In 1997, Penobscot Theatre acquired the Bangor Opera House, which now serves as the company's base of operations. Built in 1920 and located at 131 Main Street, the Bangor Opera House, is the last remaining theatre in downtown Bangor, a community that supported seven such venues in the first part of the 20th Century. The Opera House is an early example of Art Deco/Egyptian Revival architecture.
In 2005, the board hired Scott R.C. Levy as Producing Artistic Director. Under Levy's leadership from 2005-2011, Penobscot Theatre Company toured productions throughout the state of Maine, created the Northern Writes New Play Festival, produced some of the best-attended productions in the theatre's history, and restored the façade of the Bangor Opera House.

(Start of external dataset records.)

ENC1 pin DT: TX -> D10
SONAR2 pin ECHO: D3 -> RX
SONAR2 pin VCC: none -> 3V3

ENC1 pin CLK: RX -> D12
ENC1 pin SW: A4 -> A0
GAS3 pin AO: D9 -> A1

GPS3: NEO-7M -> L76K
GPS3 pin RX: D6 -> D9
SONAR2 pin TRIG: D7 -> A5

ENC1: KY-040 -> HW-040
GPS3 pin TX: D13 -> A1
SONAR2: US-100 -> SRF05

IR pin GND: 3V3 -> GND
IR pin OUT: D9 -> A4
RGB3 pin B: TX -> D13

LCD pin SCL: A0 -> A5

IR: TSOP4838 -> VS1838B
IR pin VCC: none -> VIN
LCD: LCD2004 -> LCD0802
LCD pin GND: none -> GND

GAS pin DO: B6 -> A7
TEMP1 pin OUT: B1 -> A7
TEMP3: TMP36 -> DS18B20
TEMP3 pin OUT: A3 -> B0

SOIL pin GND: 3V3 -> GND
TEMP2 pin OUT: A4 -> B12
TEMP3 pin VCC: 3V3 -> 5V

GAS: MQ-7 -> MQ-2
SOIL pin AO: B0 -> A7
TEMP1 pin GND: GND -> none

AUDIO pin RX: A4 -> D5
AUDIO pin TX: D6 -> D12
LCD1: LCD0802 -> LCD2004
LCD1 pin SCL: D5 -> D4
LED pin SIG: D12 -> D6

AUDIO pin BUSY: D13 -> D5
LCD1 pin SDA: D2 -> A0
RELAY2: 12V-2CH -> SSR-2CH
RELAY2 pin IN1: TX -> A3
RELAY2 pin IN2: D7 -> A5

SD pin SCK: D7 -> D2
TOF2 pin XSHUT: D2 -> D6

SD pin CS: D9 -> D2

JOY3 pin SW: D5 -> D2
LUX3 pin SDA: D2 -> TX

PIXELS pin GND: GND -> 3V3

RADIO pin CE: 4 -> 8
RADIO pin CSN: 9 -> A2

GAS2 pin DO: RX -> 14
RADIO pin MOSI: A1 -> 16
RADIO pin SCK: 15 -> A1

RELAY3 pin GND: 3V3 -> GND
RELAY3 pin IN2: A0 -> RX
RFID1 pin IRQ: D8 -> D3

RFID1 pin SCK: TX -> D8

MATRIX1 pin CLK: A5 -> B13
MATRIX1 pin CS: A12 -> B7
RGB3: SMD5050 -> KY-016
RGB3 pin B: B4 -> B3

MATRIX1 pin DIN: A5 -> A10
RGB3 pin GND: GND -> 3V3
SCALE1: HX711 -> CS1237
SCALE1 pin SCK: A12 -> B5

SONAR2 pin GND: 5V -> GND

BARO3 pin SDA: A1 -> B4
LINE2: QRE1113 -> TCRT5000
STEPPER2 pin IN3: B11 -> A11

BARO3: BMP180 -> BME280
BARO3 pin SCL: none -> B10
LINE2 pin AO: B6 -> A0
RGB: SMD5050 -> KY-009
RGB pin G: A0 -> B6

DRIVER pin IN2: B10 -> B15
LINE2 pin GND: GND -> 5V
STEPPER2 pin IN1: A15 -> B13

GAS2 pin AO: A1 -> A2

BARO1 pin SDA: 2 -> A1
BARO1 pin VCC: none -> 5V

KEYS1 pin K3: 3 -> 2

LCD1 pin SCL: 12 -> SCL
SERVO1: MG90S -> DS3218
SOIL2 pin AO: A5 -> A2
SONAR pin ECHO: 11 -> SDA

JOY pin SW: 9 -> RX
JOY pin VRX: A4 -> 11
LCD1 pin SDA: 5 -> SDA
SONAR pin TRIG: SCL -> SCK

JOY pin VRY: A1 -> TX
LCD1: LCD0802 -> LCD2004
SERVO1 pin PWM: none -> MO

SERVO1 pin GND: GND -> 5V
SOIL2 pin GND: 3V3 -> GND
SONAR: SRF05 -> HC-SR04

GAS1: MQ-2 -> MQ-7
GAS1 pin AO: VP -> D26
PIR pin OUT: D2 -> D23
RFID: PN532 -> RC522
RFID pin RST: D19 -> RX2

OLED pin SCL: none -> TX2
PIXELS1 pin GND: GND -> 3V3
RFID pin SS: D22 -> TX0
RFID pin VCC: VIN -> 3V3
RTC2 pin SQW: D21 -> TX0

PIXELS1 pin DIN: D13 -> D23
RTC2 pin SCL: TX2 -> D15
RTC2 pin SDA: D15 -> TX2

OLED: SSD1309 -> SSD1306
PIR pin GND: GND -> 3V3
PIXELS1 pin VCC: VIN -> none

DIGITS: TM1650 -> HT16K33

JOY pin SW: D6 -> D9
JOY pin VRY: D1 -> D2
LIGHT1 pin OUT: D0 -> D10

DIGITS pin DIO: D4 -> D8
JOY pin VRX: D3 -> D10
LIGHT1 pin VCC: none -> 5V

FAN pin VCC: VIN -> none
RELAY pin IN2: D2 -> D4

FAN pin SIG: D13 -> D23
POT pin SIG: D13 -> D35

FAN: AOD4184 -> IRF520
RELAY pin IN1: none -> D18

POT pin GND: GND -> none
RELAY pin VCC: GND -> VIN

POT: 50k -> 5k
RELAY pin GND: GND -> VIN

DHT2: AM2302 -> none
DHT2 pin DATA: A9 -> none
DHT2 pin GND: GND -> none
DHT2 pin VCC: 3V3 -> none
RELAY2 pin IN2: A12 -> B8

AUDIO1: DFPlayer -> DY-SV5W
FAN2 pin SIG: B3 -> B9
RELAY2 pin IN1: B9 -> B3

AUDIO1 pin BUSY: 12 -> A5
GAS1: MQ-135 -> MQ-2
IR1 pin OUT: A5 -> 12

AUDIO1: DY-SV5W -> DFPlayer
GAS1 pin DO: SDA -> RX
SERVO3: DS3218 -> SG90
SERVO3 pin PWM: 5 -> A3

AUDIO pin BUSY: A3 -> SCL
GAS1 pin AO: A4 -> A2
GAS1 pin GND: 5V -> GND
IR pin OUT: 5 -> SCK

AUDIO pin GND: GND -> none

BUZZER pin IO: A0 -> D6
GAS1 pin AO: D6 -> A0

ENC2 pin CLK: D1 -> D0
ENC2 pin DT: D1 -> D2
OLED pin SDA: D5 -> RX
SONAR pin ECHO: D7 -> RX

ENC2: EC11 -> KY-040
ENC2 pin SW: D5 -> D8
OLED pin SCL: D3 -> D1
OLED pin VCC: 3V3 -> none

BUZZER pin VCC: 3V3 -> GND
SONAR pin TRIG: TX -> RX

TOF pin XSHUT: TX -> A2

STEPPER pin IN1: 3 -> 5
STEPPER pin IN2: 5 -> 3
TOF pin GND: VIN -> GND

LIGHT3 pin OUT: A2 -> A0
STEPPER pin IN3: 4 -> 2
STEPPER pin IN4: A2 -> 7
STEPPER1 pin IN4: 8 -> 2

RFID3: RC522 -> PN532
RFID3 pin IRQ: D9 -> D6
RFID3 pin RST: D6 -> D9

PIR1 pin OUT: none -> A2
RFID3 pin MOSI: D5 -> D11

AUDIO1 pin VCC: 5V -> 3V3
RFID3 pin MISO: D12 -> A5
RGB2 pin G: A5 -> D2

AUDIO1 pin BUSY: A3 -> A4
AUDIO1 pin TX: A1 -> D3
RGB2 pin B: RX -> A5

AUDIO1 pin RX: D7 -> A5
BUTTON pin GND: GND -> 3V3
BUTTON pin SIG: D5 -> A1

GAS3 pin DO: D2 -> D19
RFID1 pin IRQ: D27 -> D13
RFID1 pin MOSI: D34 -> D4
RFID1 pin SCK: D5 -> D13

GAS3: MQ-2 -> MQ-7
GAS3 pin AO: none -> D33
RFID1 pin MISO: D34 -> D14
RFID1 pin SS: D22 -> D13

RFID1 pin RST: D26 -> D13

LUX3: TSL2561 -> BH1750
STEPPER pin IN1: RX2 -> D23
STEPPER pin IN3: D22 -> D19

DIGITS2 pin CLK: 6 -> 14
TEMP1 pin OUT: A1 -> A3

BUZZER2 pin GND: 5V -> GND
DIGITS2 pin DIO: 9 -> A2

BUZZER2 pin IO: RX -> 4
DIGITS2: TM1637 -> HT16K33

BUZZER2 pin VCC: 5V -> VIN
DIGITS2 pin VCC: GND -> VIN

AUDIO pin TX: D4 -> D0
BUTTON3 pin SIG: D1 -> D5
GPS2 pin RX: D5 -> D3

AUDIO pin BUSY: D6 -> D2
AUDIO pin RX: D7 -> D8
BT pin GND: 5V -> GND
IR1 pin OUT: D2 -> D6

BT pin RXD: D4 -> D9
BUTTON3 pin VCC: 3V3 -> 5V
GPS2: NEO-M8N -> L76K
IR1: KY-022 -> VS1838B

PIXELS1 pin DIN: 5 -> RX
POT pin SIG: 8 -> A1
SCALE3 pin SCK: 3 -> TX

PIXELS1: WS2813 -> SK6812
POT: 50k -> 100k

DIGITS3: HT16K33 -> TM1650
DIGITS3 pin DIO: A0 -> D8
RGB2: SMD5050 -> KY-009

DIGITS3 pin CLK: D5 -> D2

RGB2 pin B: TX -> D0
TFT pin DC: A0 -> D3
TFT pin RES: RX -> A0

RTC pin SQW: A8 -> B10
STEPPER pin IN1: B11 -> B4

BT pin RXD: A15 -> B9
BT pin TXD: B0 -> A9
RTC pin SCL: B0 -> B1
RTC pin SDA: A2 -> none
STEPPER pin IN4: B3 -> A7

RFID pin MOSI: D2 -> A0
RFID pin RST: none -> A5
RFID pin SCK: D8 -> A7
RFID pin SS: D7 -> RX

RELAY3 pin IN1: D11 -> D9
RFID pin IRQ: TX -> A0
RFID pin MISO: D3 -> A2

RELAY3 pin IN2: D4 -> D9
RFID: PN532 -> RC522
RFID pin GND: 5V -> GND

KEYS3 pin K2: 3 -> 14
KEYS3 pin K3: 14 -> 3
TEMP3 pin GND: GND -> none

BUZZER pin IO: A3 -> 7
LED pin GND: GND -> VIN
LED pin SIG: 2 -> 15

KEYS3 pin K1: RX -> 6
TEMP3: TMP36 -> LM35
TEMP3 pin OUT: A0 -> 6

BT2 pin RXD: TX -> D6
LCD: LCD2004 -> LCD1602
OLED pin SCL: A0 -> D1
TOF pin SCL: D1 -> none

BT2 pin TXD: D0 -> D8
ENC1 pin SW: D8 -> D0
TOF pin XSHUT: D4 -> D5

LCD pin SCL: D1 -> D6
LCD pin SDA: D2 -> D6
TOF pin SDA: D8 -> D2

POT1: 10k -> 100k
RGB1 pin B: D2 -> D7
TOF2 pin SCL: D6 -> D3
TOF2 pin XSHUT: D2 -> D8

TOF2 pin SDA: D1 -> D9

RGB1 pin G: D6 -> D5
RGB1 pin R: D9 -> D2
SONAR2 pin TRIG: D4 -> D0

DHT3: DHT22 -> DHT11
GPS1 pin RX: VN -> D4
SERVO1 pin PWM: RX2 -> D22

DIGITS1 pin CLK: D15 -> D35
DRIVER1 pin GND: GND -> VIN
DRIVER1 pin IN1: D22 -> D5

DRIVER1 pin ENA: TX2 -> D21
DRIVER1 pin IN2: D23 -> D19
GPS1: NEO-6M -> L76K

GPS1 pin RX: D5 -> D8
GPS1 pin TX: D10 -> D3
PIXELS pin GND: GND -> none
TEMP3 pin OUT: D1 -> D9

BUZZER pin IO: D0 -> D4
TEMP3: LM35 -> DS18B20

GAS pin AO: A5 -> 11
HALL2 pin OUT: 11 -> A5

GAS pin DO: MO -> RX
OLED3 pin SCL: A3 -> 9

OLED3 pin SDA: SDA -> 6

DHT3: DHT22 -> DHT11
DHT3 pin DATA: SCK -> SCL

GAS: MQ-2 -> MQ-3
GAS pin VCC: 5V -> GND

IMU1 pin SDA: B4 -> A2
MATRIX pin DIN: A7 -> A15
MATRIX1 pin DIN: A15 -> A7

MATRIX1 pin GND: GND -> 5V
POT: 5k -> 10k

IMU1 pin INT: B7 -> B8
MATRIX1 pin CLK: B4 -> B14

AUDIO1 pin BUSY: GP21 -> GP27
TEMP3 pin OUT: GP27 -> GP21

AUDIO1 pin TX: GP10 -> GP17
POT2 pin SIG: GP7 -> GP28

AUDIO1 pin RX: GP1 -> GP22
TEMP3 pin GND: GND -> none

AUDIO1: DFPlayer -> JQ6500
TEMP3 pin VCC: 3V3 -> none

Upon Levy's departure, the board instituted a dual leadership structure, and hired Marcie Bramucci as Managing Director and Bari Newport as Artistic Director. Working in close collaboration, they charted the course for continued growth through sound management, strong programming, adherence to the highest professional standards, and the development of enduring community-based partnerships.
Bramucci left PTC in August 2013 to return to her home state of Pennsylvania, following a season of unprecedented achievement.
PTC's 2012 production of Annie, directed by Newport, had the highest attendance of any show in the theatre's history, and season subscriptions increased along with single ticket sales. Beyond its mainstage season, the company's educational programming grew by leaps and bounds, serving thousands of students of all ages through school-based workshops, student matinees, and summer and after-school programs.
The consistent quality of performances and the diversity of the theatre's offerings have earned the organization a special place within the fabric of the greater Bangor community. With its strong leadership, talented and dedicated staff, and the ongoing support of local businesses and individuals, Penobscot Theatre Company will continue to play an integral role in the economic development of Bangor's downtown, the vitality of the region's cultural community, and the lives of area residents and visitors.